Liu Rui, Fu Lin, De Man Bruno, Yu Hengyong
Wake Forest University Health Sciences, Winston-Salem, NC 27103 USA.
General Electric Global Research, 1 Research Cycle, Niskayuna, NY 12309 USA.
IEEE Trans Comput Imaging. 2017 Dec;3(4):617-632. doi: 10.1109/TCI.2017.2675705. Epub 2017 Feb 28.
Projection and backprojection operations are essential in a variety of image reconstruction and physical correction algorithms in CT. The distance-driven (DD) projection and backprojection are widely used for their highly sequential memory access pattern and low arithmetic cost. However, a typical DD implementation has an inner loop that adjusts the calculation depending on the relative position between voxel and detector cell boundaries. The irregularity of the branch behavior makes it inefficient to be implemented on massively parallel computing devices such as graphics processing units (GPUs). Such irregular branch behaviors can be eliminated by factorizing the DD operation as three branchless steps: integration, linear interpolation, and differentiation, all of which are highly amenable to massive vectorization. In this paper, we implement and evaluate a highly parallel branchless DD algorithm for 3D cone beam CT. The algorithm utilizes the texture memory and hardware interpolation on GPUs to achieve fast computational speed. The developed branchless DD algorithm achieved 137-fold speedup for forward projection and 188-fold speedup for backprojection relative to a single-thread CPU implementation. Compared with a state-of-the-art 32-thread CPU implementation, the proposed branchless DD achieved 8-fold acceleration for forward projection and 10-fold acceleration for backprojection. GPU based branchless DD method was evaluated by iterative reconstruction algorithms with both simulation and real datasets. It obtained visually identical images as the CPU reference algorithm.

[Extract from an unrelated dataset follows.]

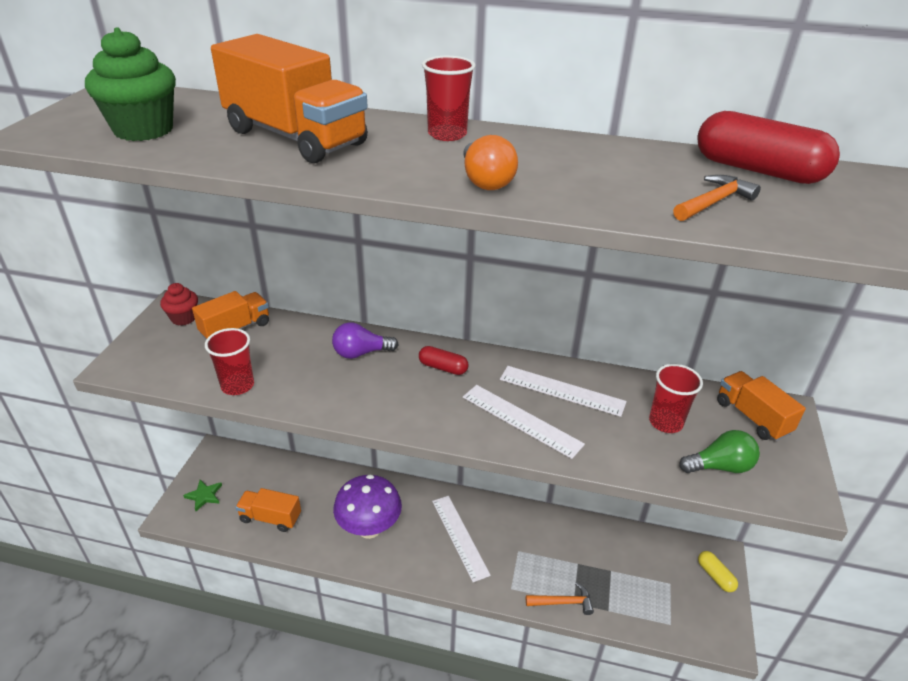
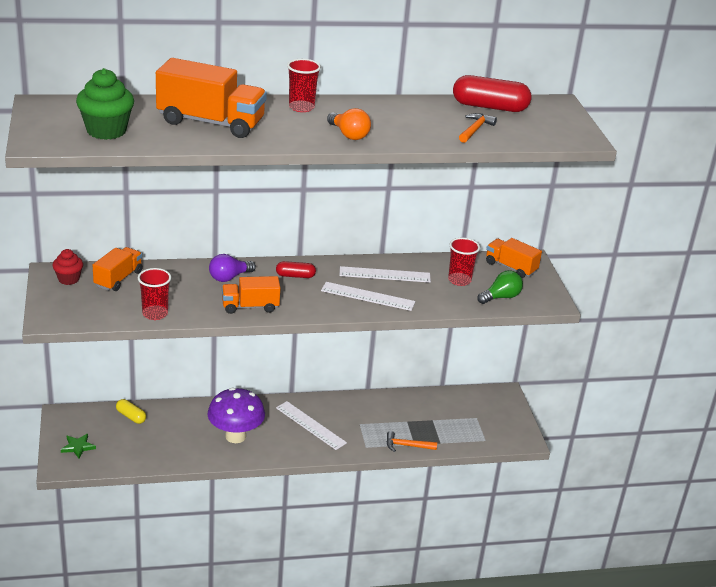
camera: 25 degrees left, 5 degrees down
orange truck [236,488,301,532] -> orange truck moved to [222,276,280,314]
orange hammer [526,582,594,615] -> orange hammer turned 150 degrees counterclockwise [386,431,437,452]
yellow capsule [698,551,738,592] -> yellow capsule moved to [116,399,146,424]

投影和反投影操作在CT的各种图像重建和物理校正算法中至关重要。距离驱动(DD)投影和反投影因其高度顺序的内存访问模式和低算术成本而被广泛使用。然而,典型的DD实现有一个内循环,它根据体素和探测器单元边界之间的相对位置来调整计算。分支行为的不规则性使得在图形处理单元(GPU)等大规模并行计算设备上实现效率低下。通过将DD操作分解为三个无分支步骤:积分、线性插值和微分,可以消除这种不规则分支行为,所有这些步骤都非常适合大规模向量化。在本文中,我们实现并评估了一种用于三维锥形束CT的高度并行无分支DD算法。该算法利用GPU上的纹理内存和硬件插值来实现快速计算速度。相对于单线程CPU实现,所开发的无分支DD算法在正向投影中实现了137倍的加速,在反投影中实现了188倍的加速。与最先进的32线程CPU实现相比,所提出的无分支DD在正向投影中实现了8倍的加速,在反投影中实现了10倍的加速。基于GPU的无分支DD方法通过使用模拟和真实数据集的迭代重建算法进行评估。它获得了与CPU参考算法视觉上相同的图像。